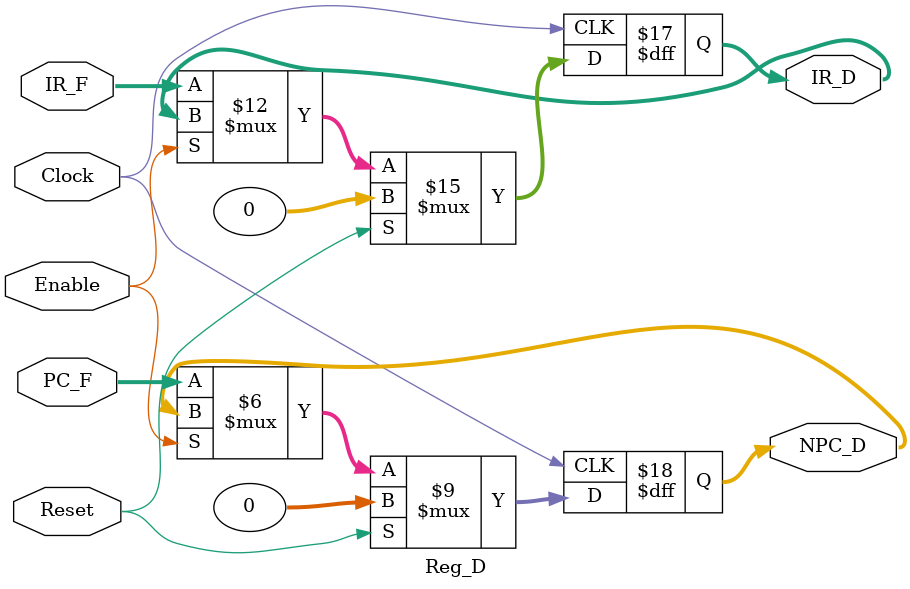
<source format=v>
`timescale 1ns / 1ps
module Reg_D(
    input Clock,
    input Reset,
    input Enable,
    input [31:0] IR_F,
    input [31:0] PC_F,
    output reg [31:0] IR_D,
    output reg [31:0] NPC_D
    );

	initial begin
		IR_D  = 0;
		NPC_D = 0;
	end
	
	always @ (posedge Clock) begin
		if(Reset == 1) begin
			IR_D  <= 0;
			NPC_D <= 0;
		end
		else if(Enable == 1) begin
			IR_D  <= IR_D;
			NPC_D <= NPC_D;
		end
		else begin
			IR_D  <= IR_F;
			NPC_D <= PC_F;
		end
	end

endmodule

</source>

......

Word for word, repeat the material above and drop the pictures.

— Task output —
<source format=v>
`timescale 1ns / 1ps
module Reg_D(
    input Clock,
    input Reset,
    input Enable,
    input [31:0] IR_F,
    input [31:0] PC_F,
    output reg [31:0] IR_D,
    output reg [31:0] NPC_D
    );

	initial begin
		IR_D  = 0;
		NPC_D = 0;
	end
	
	always @ (posedge Clock) begin
		if(Reset == 1) begin
			IR_D  <= 0;
			NPC_D <= 0;
		end
		else if(Enable == 1) begin
			IR_D  <= IR_D;
			NPC_D <= NPC_D;
		end
		else begin
			IR_D  <= IR_F;
			NPC_D <= PC_F;
		end
	end

endmodule

</source>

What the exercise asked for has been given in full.